The overall theme is 'the long and short of it' – with each topic accompanied by a memorable image and the tweets that sometimes capture, best of all, the spirit of a particular event.
What you make of it all is up to you. What history makes of it remains to be seen. But we can make one pronouncement about the significance of 2012: it was the year the world didn't end.
For decades – some say centuries – New Age enthusiasts and admirers of the ancient Mayans have held that the end of the world would take place on 21 December 2012; a belief so popular that, until recently, it was the main result thrown up by an internet search for '2012'.
At the time of going to press, however, the world hadn't ended. If you're reading this, it still hasn't.

- [TASK INSTRUCTIONS]
1. Extract the part of the passage about 2012 from "For decades –" to "search for '2012'.".
2. Pick up the passage about 2012 and the world not ending right after its final sentence and keep writing.

- [RECORD SET]
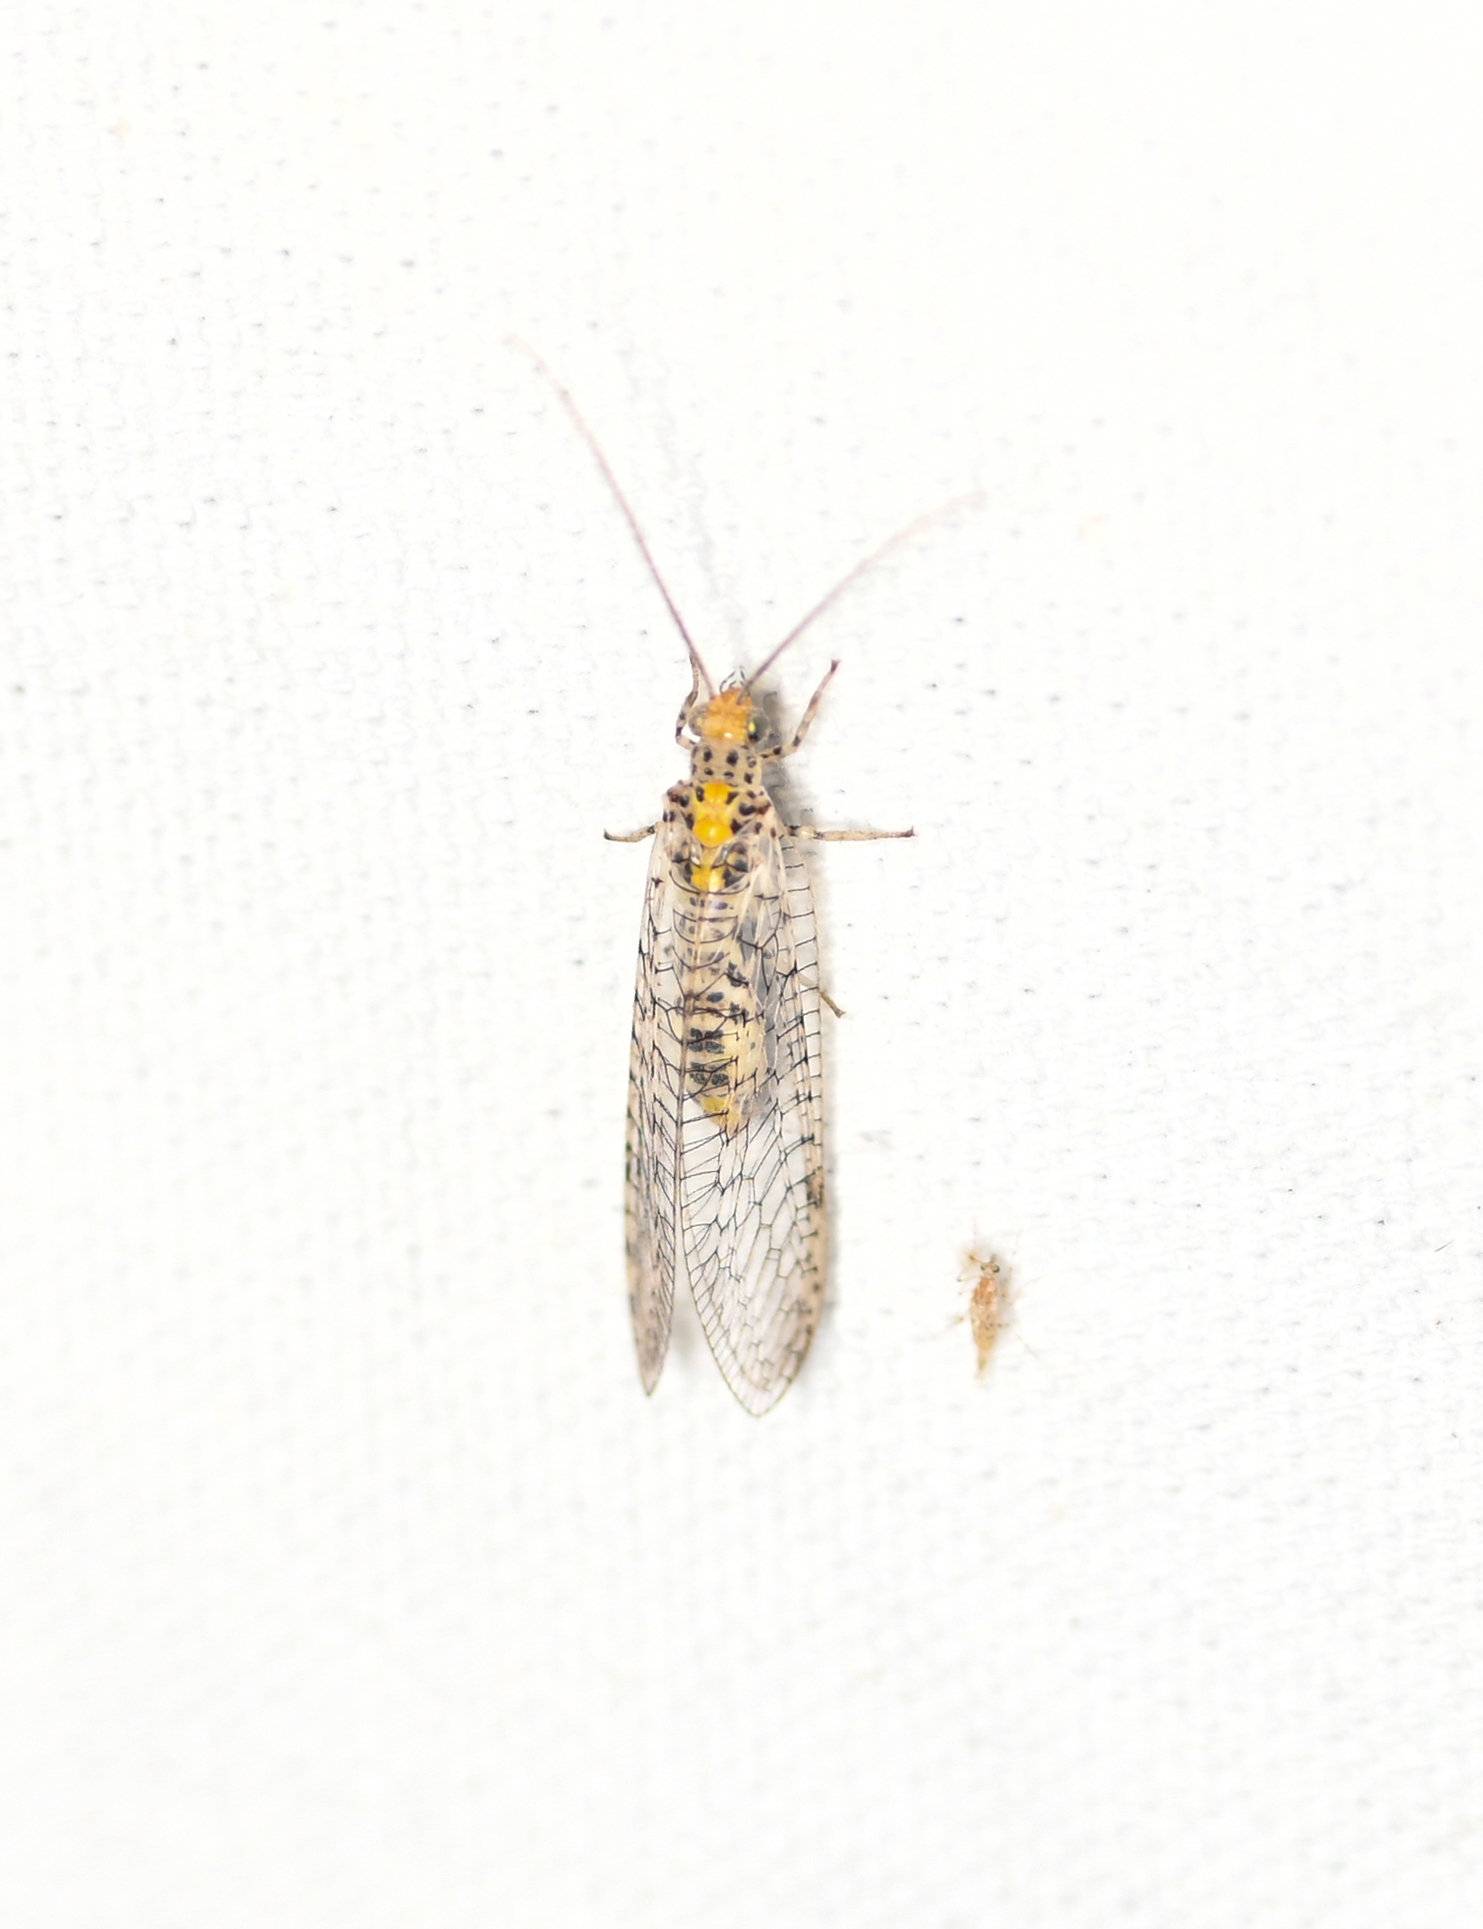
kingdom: Animalia
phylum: Arthropoda
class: Insecta
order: Neuroptera
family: Chrysopidae
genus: Abachrysa
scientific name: Abachrysa eureka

- [WRITTEN RESPONSES]
1.
For decades – some say centuries – New Age enthusiasts and admirers of the ancient Mayans have held that the end of the world would take place on 21 December 2012; a belief so popular that, until recently, it was the main result thrown up by an internet search for '2012'.

2.
In Politics

After all the strange, funny and serious political dramas of the past 12 months, we are more or less back to where we started. The coalition is determinedly stable while being precariously fragile. Like last Christmas, David Cameron has cause to be worried and Nick Clegg to be alarmed about future electoral prospects. Yet for much of the year they have appeared calm, as if armed with invisible shields protecting them from the storms.
Behind the shields there was a significant shift within the coalition and in the way it was perceived. The key event was George Osborne's budget, one in which both Prime Minister and Chancellor ended up having to explain when they had last eaten a Cornish pasty, a consumption that suddenly became a symbol of the degree to which they were engaged with the electorate.
In one of the most inept budgets of recent decades, Osborne raised the taxes on pasties. An anguished cry went out across selected parts of the land: "When did those toffs last eat a pasty?". Osborne was not seen in public for weeks so he did not have to answer the question. Cameron declared that he had enjoyed a pasty at Leeds Station only to discover there was no shop selling the contentious item at this particular location. The silly furore was one of several that arose from a budget that caused chaos for months.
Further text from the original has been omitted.